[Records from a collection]
++++++++

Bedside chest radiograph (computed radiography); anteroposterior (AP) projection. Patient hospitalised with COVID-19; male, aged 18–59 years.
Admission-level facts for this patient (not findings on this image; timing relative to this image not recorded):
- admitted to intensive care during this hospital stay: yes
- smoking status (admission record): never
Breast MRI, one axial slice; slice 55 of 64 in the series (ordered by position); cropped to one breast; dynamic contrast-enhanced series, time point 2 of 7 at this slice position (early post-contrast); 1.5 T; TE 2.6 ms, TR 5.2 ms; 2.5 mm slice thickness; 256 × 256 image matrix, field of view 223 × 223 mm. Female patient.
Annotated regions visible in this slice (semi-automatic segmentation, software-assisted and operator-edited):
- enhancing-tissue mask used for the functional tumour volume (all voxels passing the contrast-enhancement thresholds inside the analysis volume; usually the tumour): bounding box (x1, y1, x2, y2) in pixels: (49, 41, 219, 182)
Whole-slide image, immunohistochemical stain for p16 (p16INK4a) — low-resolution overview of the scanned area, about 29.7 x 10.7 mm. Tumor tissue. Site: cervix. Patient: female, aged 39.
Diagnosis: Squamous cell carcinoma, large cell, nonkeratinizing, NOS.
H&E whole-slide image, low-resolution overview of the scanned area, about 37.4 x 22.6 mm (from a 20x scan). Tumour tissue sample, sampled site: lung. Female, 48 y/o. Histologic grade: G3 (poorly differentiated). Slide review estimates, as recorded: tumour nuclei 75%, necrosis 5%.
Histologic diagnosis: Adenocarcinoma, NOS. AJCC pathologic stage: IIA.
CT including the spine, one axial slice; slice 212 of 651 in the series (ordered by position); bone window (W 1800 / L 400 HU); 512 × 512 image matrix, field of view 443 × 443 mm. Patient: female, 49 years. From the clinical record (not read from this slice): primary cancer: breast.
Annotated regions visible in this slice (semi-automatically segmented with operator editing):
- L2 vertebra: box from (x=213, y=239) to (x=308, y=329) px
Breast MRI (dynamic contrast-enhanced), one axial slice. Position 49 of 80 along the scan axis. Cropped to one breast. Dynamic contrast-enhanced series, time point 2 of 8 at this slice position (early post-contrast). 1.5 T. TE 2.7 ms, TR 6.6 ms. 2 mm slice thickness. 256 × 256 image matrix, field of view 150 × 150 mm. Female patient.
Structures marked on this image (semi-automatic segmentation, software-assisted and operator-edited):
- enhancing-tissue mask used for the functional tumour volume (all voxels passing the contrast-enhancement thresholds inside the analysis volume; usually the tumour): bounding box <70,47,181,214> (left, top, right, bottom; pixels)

++++++++

Work task:
The expected output is an exact copy of all the records above.

Result of the task:
Bedside chest radiograph (computed radiography); anteroposterior (AP) projection. Patient hospitalised with COVID-19; male, aged 18–59 years.
Admission-level facts for this patient (not findings on this image; timing relative to this image not recorded):
- admitted to intensive care during this hospital stay: yes
- smoking status (admission record): never
Breast MRI, one axial slice; slice 55 of 64 in the series (ordered by position); cropped to one breast; dynamic contrast-enhanced series, time point 2 of 7 at this slice position (early post-contrast); 1.5 T; TE 2.6 ms, TR 5.2 ms; 2.5 mm slice thickness; 256 × 256 image matrix, field of view 223 × 223 mm. Female patient.
Annotated regions visible in this slice (semi-automatic segmentation, software-assisted and operator-edited):
- enhancing-tissue mask used for the functional tumour volume (all voxels passing the contrast-enhancement thresholds inside the analysis volume; usually the tumour): bounding box (x1, y1, x2, y2) in pixels: (49, 41, 219, 182)
Whole-slide image, immunohistochemical stain for p16 (p16INK4a) — low-resolution overview of the scanned area, about 29.7 x 10.7 mm. Tumor tissue. Site: cervix. Patient: female, aged 39.
Diagnosis: Squamous cell carcinoma, large cell, nonkeratinizing, NOS.
H&E whole-slide image, low-resolution overview of the scanned area, about 37.4 x 22.6 mm (from a 20x scan). Tumour tissue sample, sampled site: lung. Female, 48 y/o. Histologic grade: G3 (poorly differentiated). Slide review estimates, as recorded: tumour nuclei 75%, necrosis 5%.
Histologic diagnosis: Adenocarcinoma, NOS. AJCC pathologic stage: IIA.
CT including the spine, one axial slice; slice 212 of 651 in the series (ordered by position); bone window (W 1800 / L 400 HU); 512 × 512 image matrix, field of view 443 × 443 mm. Patient: female, 49 years. From the clinical record (not read from this slice): primary cancer: breast.
Annotated regions visible in this slice (semi-automatically segmented with operator editing):
- L2 vertebra: box from (x=213, y=239) to (x=308, y=329) px
Breast MRI (dynamic contrast-enhanced), one axial slice. Position 49 of 80 along the scan axis. Cropped to one breast. Dynamic contrast-enhanced series, time point 2 of 8 at this slice position (early post-contrast). 1.5 T. TE 2.7 ms, TR 6.6 ms. 2 mm slice thickness. 256 × 256 image matrix, field of view 150 × 150 mm. Female patient.
Structures marked on this image (semi-automatic segmentation, software-assisted and operator-edited):
- enhancing-tissue mask used for the functional tumour volume (all voxels passing the contrast-enhancement thresholds inside the analysis volume; usually the tumour): bounding box <70,47,181,214> (left, top, right, bottom; pixels)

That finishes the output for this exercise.